We haven't written up specific instructions, and unfortunately the photos we THOUGHT we had of the phases of its construction weren't there for us to share. :-(
Our first step was to get the windows; a wide variety of sizes, shapes, and conditions.
Second, we created paper "miniatures" to represent the windows. I used grid paper so that we could count the squares on the grid... for example, if a window was 36 x 24, we cut a piece of grid paper to represent it. To avoid wasting tons of paper, we halved it so that the representative piece was 18 x 12 squares, with each square of the grid paper representing a two-inch square.
We spent several evening laying out the paper pieces to figure out how the windows could possibly fit together for four sides and a slanted roof (our choice of "design"). We finally got a good fit with the windows with minimal gaps and edging. We also decided rather than framing out to the top of the angled roof, we would let the windows end low and then fill in the triangular gaps (visible under the roof edge) with plastic. If you want something more elegant, you might make your windows fit more fully to your roof, and then fill in the gaps with wood or small glass panes.
Next, my husband laid out the long 4x4 posts that we had -- as luck would have it we had 4 in the yard we could use... two we had purchased earlier in the year from a lumber store and paid about $30 total for those two. The other two were given to us. We laid out the 4 posts and he hammered them at the ends, using large nails and "toe nailing" them in at an angle to join the edges. The result was a "frame" on the ground that I think was about 12 x 8.
So far so good. Frank measured out what he thought we would need in terms of 2 x 4s. He looked at the way the "paper" windows fit, figured in the places each window joined another or hit the edge or roof, and then estimated the number of 2 x 4s he would need. For the front, being taller, it needed taller boards (I think 12 feet) and the rear needed shorter ones (about 6 feet).
We made a trip to the lumber store and spent probably about $150 on 2 x 4s. (I may be remembering wrong, but I think we may have had to run back out for a few more...)
We worked from the floor up, securing 2 x 4 into place and then putting a window into place and attaching the 2 x 4s to it. We used nails and some of the "v" shaped things you hammer in, I think. As each window attached, we put a 2 x 4 on the other side of it and slid the next window into place.

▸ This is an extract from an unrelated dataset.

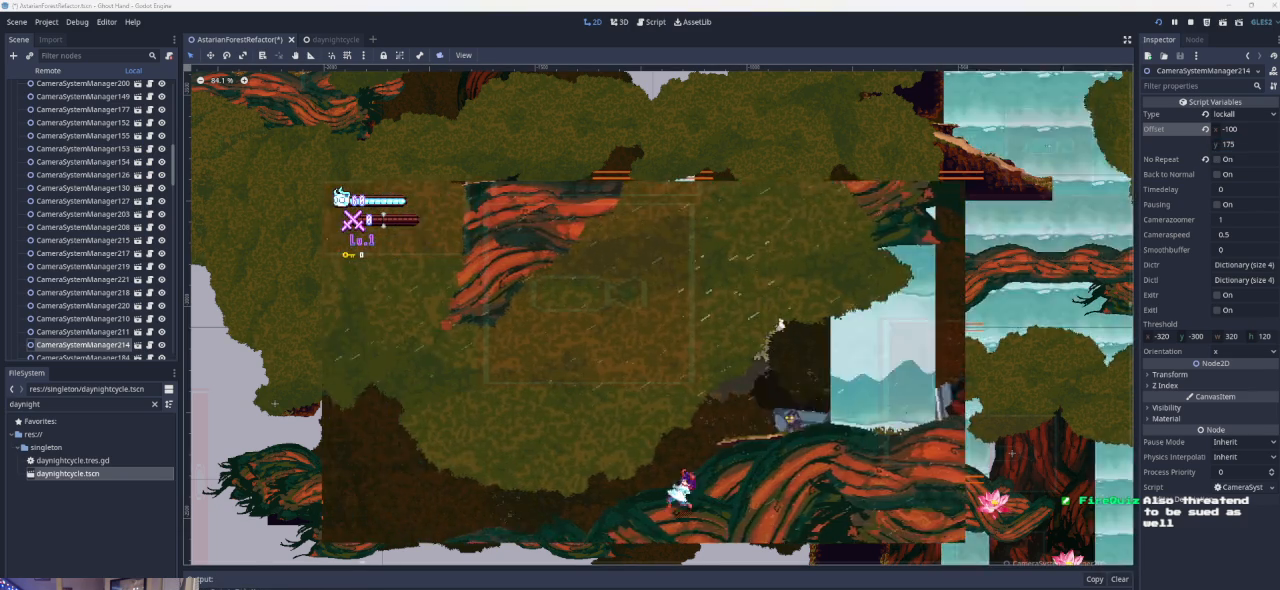
{"buttons": [], "left_stick": "up-left", "events": []}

By some miracle, the windows and 2 x 4s fit to the inch! In case things don't fit exactly, you might want to have an extra 2 x 4 to put into the leftover gap.

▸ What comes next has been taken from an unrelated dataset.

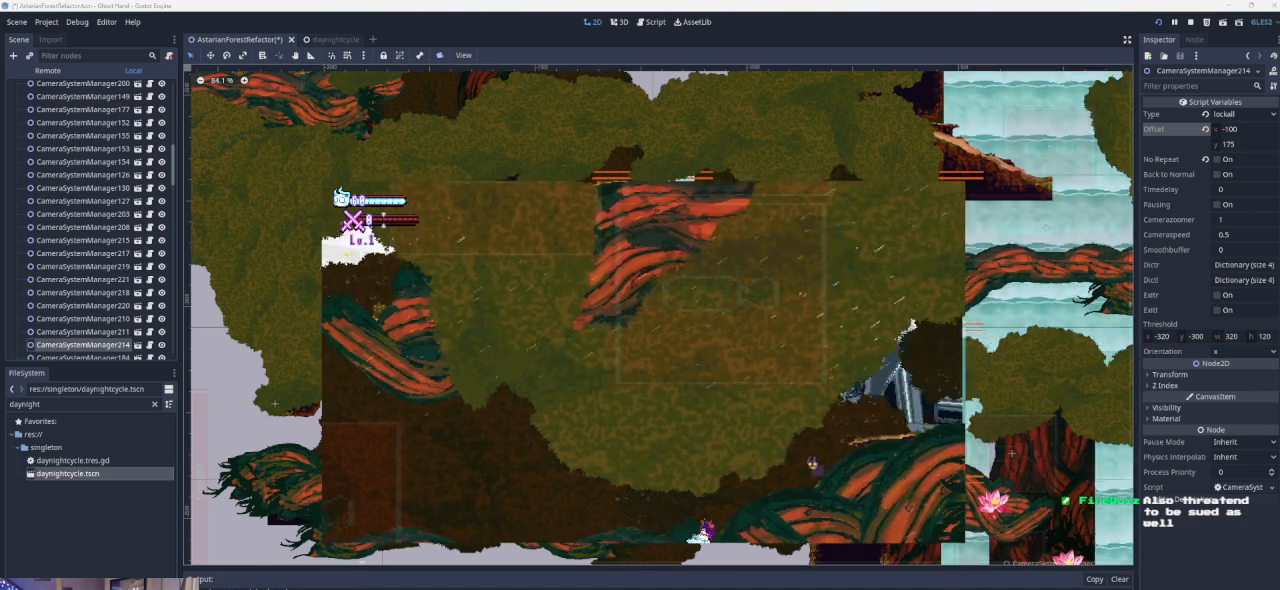
{"buttons": [], "left_stick": "up-left", "events": []}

Once the first level of windows was done on three sides, we put the second level of windows. Then Frank cut all of the 2 x 4s along the top to make the angle of the roof. We put 2 x 4 "supports" across the width of the roof and stretched plastic over it and stapled plastic down the sides to cover the remaining gaps. Again, if you want it prettier you might use wood or glass instead of clear, heavy plastic. Then we covered it with corrogated plastic roofing (?) to further protect it and nailed those sheets together and to the greenhouse roof supports.

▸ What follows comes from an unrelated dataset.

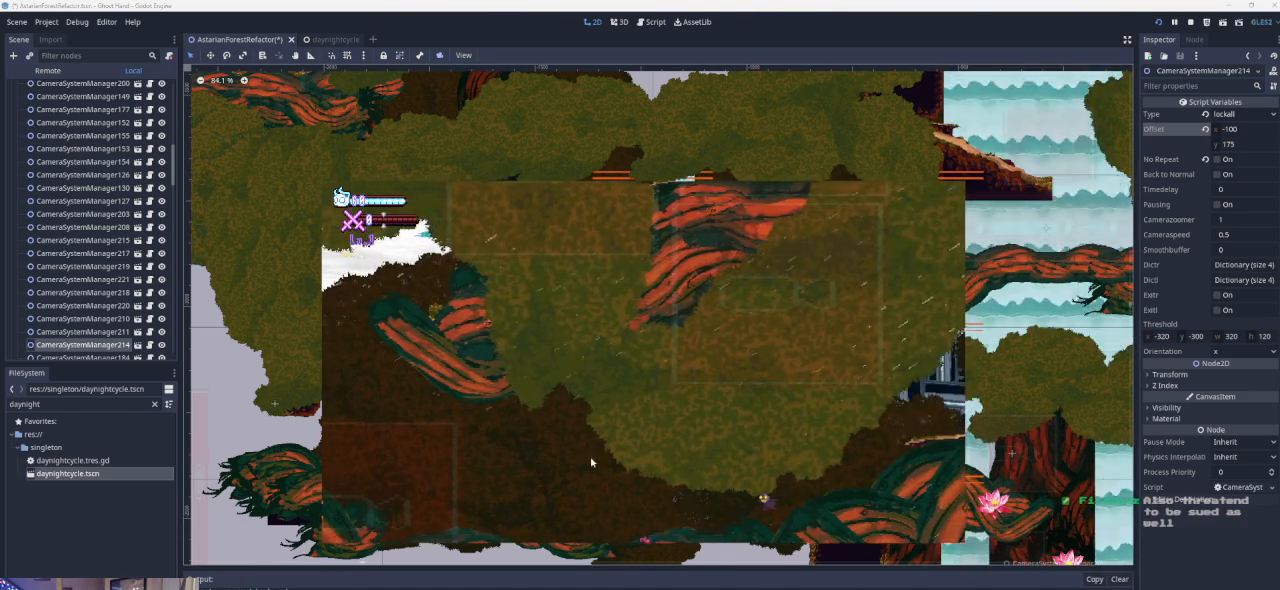
{"buttons": [], "left_stick": "up-left", "events": []}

We left a space next to a large picture window and that made the fourth, front side. In the gap, Frank "made" a door out of leftover pieces of wood, got two used hinges, and put plastic over the frame to make a door. If we had had a larger gap to fit in a door, we might have used a real door. But, due to the picture window we had been given, and my desire to use it, we had a very skinny door and had to make do.
The roof seemed hardest to me, because of the slicing to angle the roof. We felt that we had to angle the roof to avoid water buildup that could weigh down the roof.
I hope these instructions help. I wish that we had been able to retrieve pictures of the different steps of construction, as it was way cool.
OH... PS. Don't give it a floor. We made the mistake of putting in a fiberboard floor. You want to be on the dirt floor, and then cover it with gravel or something you want to walk on... don't give it a floor as the constant watering is weathering the floor like crazy... and the floor gives the snakes a place to hide!